Cultural Exhibitions Bring Invasion History to Life
The commemoration of the thirtieth anniversary of the US invasion of Panama in 1989 is highlighted with photographic exhibitions, videos, interactive material and other activities offered by various cultural institutions in the country.
One of the most outstanding exhibitions “The Invasion in 4 Times”, at the Museum of Contemporary Art. will run until March 1, 2020, It is a tour of the events that occurred before, during and after the armed action of the United States that ended 21 years of military dictatorship.
Using different techniques such as painting and video art, artists such as Isabel de Obaldía and Ana Elena Tejera illustrate the military dictatorship and the invasion from a unique perspective highlighting the wounds opened after the intervention and the forgetfulness of the young of an event in which it is not yet known with certainty how many Panamanians died reports La Prensa.
One of the curators of the exhibition, Monica Kupfer, stressed that the exhibition was, to foster a debate about this event that marked the lives of many Panamanians
Another exhibition intended to create an open dialogue is “The Invasion, a story told in pieces”, available at the Museum of Freedom and curated by Wendy Tribaldos.
It does not imply the rhetoric of victors and vanquished, said the curator. “Each of us who lived through the invasion has a story to tell.
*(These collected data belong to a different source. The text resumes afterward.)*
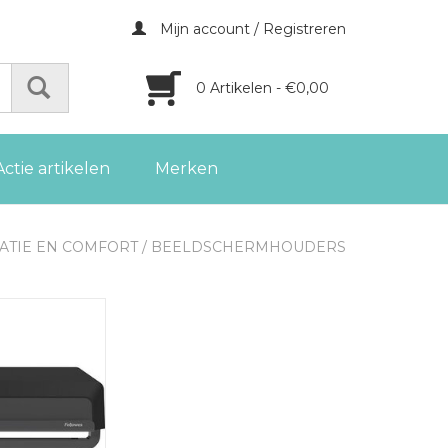
Mijn account / Registreren
0 Artikelen - €0,00
Actie artikelen
Merken
ATIE EN COMFORT
/
BEELDSCHERMHOUDERS
itorstandaard
, zwart
GEN AAN
LWAGEN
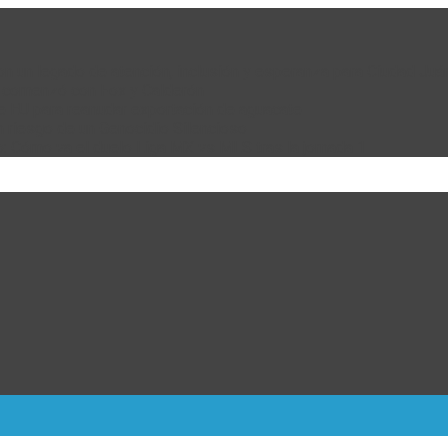
 con un legado de atención, inclusión y esperanza para Ciudad Juá
e comenzó con Fox y Calderón
de EU para reanudar exportación de aguacate
n riesgo de un Genocidio Silencioso
: Cómo va el duelo Liga MX vs MLS tras la jornada 1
For some, the invasion was a sad event and for others, it was a celebration,” she said.
The interactive exhibition, which uses various photographs from the La Prensa archive, also seeks to allow visitors to tell those facts from their own perspective.
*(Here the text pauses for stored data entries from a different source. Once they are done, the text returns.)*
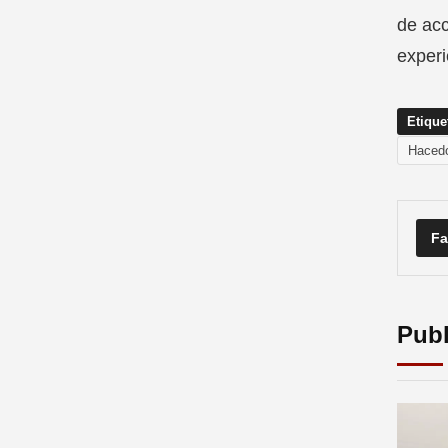
de acc
experi
Etique
Hacedo
Fa
Publ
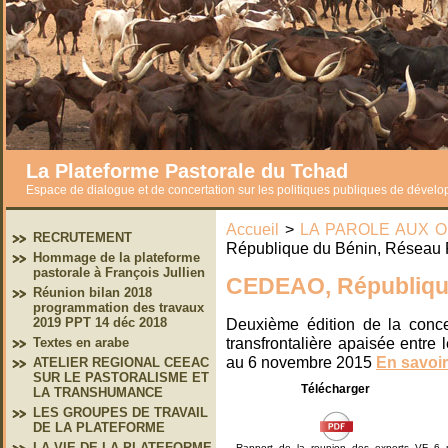
La Plateforme Pastorale du Tchad
Espace de dialogue et de concertation sur les politiques publiques de dével
Accueil
>
LA PAROLE AUX 
RECRUTEMENT
République du Bénin, Résea
Hommage de la plateforme
pastorale à François Jullien
CEDEAO, Républiqu
Réunion bilan 2018
programmation des travaux
Deuxième édition de la conce
2019 PPT 14 déc 2018
transfrontalière apaisée entre 
Textes en arabe
au 6 novembre 2015
En savoir
ATELIER REGIONAL CEEAC
SUR LE PASTORALISME ET
Télécharger
LA TRANSHUMANCE
LES GROUPES DE TRAVAIL
DE LA PLATEFORME
LA VIE DE LA PLATEFORME
Rapport_de_la_reunion_des_experts_VF_6_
The exhibition offers visitors the possibility of writing their anecdotes and experiences on one of the walls of the museum.
Another multimedia show is “Forbidden to Forget”, in the Panamanian Room of the Ernesto J. Castillero National Library. A compilation of journalistic records about the events that occurred during and after the US invasion. It runs until January 31.
Its organizer, the graphic reporter Adriano Duff, from the Circle of Photojournalists of Panama, stressed that the goal of the exhibition is to recover the historical memory that remains absent from the country’s classrooms.